The club never reached the first round proper of the Scottish Cup, the regional nature of the qualifying competition meaning that the club was drawn against strong sides early on. In 1900–01 it was drawn to face Scottish League side Motherwell in the first round, and, after a replay, the third match was at the neutral venue of Douglas Park. United took the lead before 'Well recovered to win 3–1.

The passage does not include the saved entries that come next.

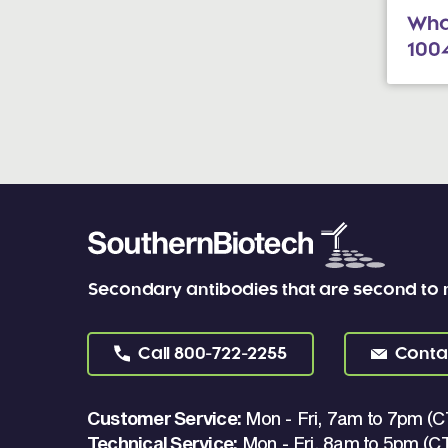
What
100
Secondary antibodies that are second to
Call
800-722-2255
Conta
Customer Service:
Mon - Fri, 7am to 7pm (C
Technical Service:
Mon - Fri, 8am to 5pm (C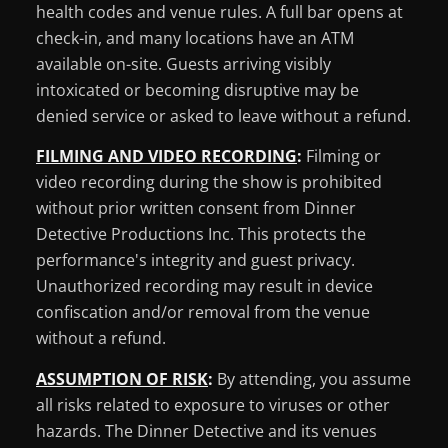
health codes and venue rules. A full bar opens at
check-in, and many locations have an ATM
available on-site. Guests arriving visibly
intoxicated or becoming disruptive may be
denied service or asked to leave without a refund.
FILMING AND VIDEO RECORDING
:
Filming or
video recording during the show is prohibited
without prior written consent from Dinner
Detective Productions Inc. This protects the
performance's integrity and guest privacy.
Unauthorized recording may result in device
confiscation and/or removal from the venue
without a refund.
ASSUMPTION OF RISK
:
By attending, you assume
all risks related to exposure to viruses or other
hazards. The Dinner Detective and its venues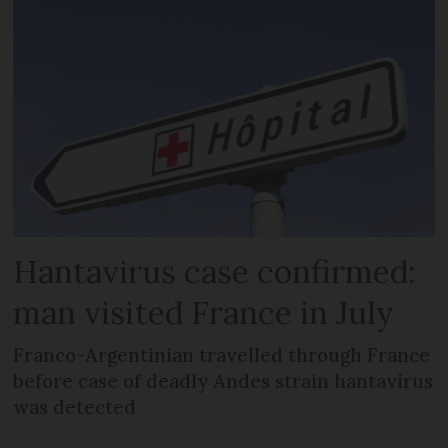
Hantavirus case confirmed:
man visited France in July
Franco-Argentinian travelled through France
before case of deadly Andes strain hantavirus
was detected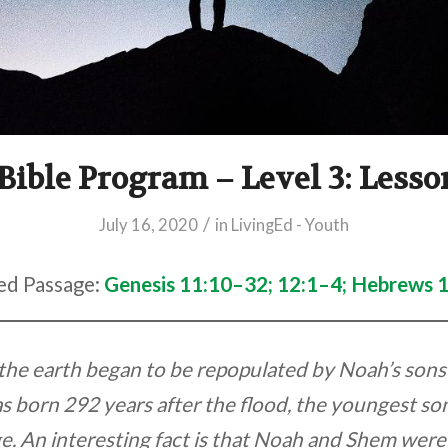
Bible Program – Level 3: Less
/
July 16, 2020
in
LivingEd - Youth
ed Passage:
Genesis 11:10–32; 12:1–4; Hebrews 
, the earth began to be repopulated by Noah’s son
 born 292 years after the flood, the youngest so
e. An interesting fact is that Noah and Shem were s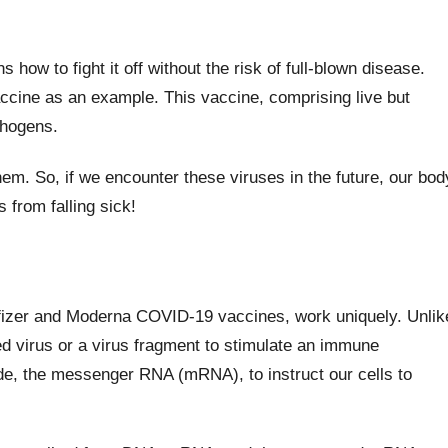
how to fight it off without the risk of full-blown disease.
cine as an example. This vaccine, comprising live but
thogens.
m. So, if we encounter these viruses in the future, our bod
s from falling sick!
izer and Moderna COVID-19 vaccines, work uniquely. Unlik
ted virus or a virus fragment to stimulate an immune
de, the messenger RNA (mRNA), to instruct our cells to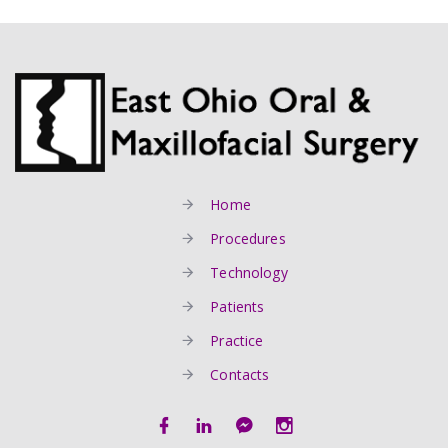
Home
Procedures
Technology
Patients
Practice
Contacts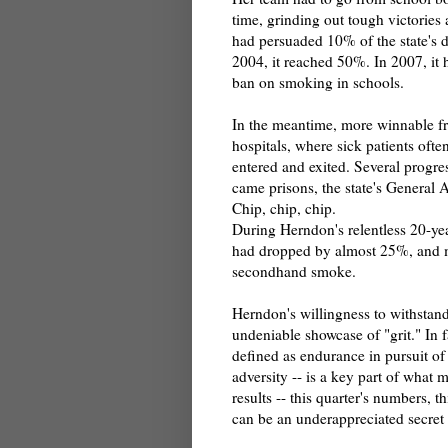
time, grinding out tough victories a
had persuaded 10% of the state's di
2004, it reached 50%. In 2007, it 
ban on smoking in schools.
In the meantime, more winnable fr
hospitals, where sick patients oft
entered and exited. Several progres
came prisons, the state's General A
Chip, chip, chip.
During Herndon's relentless 20-ye
had dropped by almost 25%, and mi
secondhand smoke.
Herndon's willingness to withstand
undeniable showcase of "grit." In f
defined as endurance in pursuit of 
adversity -- is a key part of what 
results -- this quarter's numbers, t
can be an underappreciated secre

In 1901–02, the club caused an upset by knocking out Scottish League side Hamilton Academical by 4 goals to 1 – all the more remarkable for it being away from home – in the first qualifying round, before prevailing in the second against fellow Combination side Albion Rovers at the sixth time of asking, a record number of ties for the competition:

- 21 September 1901, at Rovers: 1–1, after Glover saved a Rovers penalty – the replay was to be played at Albion Rovers' Whifflet ground after the Rovers successfully protested about a United player (Thomas Baird) having committed a "professional irregularity";
- 28 September 1901, at Rovers: 0–0;
- 5 October 1901, at Wishaw: 2–2, after Rovers were 2–0 up at half-time;
- 12 October 1901, at Broomfield Park: 2–2 (a.e.t.), after Conlin of Rovers was sent off after 10 minutes, and Wishaw had a goal controversially disallowed at the end of extra-time;
- 19 October 1901, at Fir Park: 1–1 (a.e.t.);
- 26 October 1901, at Douglas Park: 2–1 (a.e.t.).

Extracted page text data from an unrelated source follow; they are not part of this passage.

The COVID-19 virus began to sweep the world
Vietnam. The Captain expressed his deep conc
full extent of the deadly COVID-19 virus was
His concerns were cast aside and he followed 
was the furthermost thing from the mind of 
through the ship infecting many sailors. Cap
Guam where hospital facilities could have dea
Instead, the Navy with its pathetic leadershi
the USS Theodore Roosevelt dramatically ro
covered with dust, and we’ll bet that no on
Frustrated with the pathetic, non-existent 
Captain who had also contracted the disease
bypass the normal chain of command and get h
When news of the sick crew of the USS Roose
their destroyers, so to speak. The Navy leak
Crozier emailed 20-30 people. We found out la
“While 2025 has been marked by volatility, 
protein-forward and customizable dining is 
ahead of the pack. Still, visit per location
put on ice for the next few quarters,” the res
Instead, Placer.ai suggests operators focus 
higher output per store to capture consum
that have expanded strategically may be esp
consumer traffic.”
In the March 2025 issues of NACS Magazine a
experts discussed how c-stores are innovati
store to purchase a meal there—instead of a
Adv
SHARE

The clubs were meeting so often, usually in front of large crowds (such as 4,000 for the Broomfield Park match, of which 800 came from Wishaw), that there were suggestions that the clubs were playing out draws deliberately; the overall takings for the tie amounted to £429. United finally won the tie with an extra-time goal from Baird after Rovers had missed another penalty.

A week after the tie was finally decided, United visited Thornliebank F.C. in a tie that would decide who would play in the Scottish Cup proper, but the home side won 4–3, the cause being put down to Thornliebank's notoriously uneven pitch, so advantageous to the side familiar with it that Thornliebank had not been beaten at home all season.

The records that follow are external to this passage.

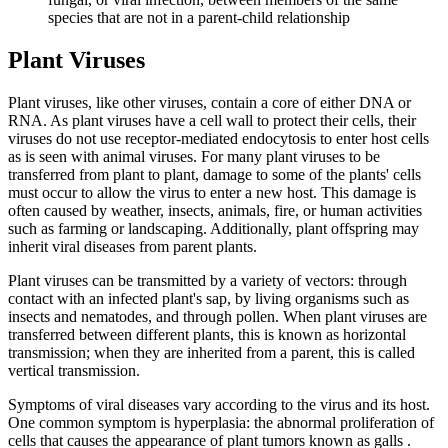
species that are not in a parent-child relationship
Plant Viruses
Plant viruses, like other viruses, contain a core of either DNA or
RNA. As plant viruses have a cell wall to protect their cells, their
viruses do not use receptor-mediated endocytosis to enter host cells
as is seen with animal viruses. For many plant viruses to be
transferred from plant to plant, damage to some of the plants' cells
must occur to allow the virus to enter a new host. This damage is
often caused by weather, insects, animals, fire, or human activities
such as farming or landscaping. Additionally, plant offspring may
inherit viral diseases from parent plants.
Plant viruses can be transmitted by a variety of vectors: through
contact with an infected plant's sap, by living organisms such as
insects and nematodes, and through pollen. When plant viruses are
transferred between different plants, this is known as horizontal
transmission; when they are inherited from a parent, this is called
vertical transmission.
Symptoms of viral diseases vary according to the virus and its host.
One common symptom is hyperplasia: the abnormal proliferation of
cells that causes the appearance of plant tumors known as galls .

The club did not complete the 1902–03 season. It lost to Academical in the first preliminary round of the Scottish Cup and to Dykehead in the first round of the Lanarkshire Cup. The defeat by Dykehead in February 1903 proved "literally [sic] the straw that broke the camel's back" and the club committee withdrew from the Combination, which had "not been a profitable competition". The club had played 12 of its scheduled 18 matches in the Combination, and Lanark F.C. took over the club's Combination fixtures, with United's secretary Alec Bain taking charge of operations.

==Colours==

At the initial foundation meeting, the club adopted the same colours as Queen's Park.

==Grounds==

The club played at Stenton Park. The ground was considered a "white elephant", causing the club to incur significant expense but never attracting the crowds the way Thistle's Old Public Park had done.

==Nickname==

The media occasionally referred to the team as the Wishawites, while some of the older fans referred to the club as Thistle, or even Swifts, referring to the former town sides.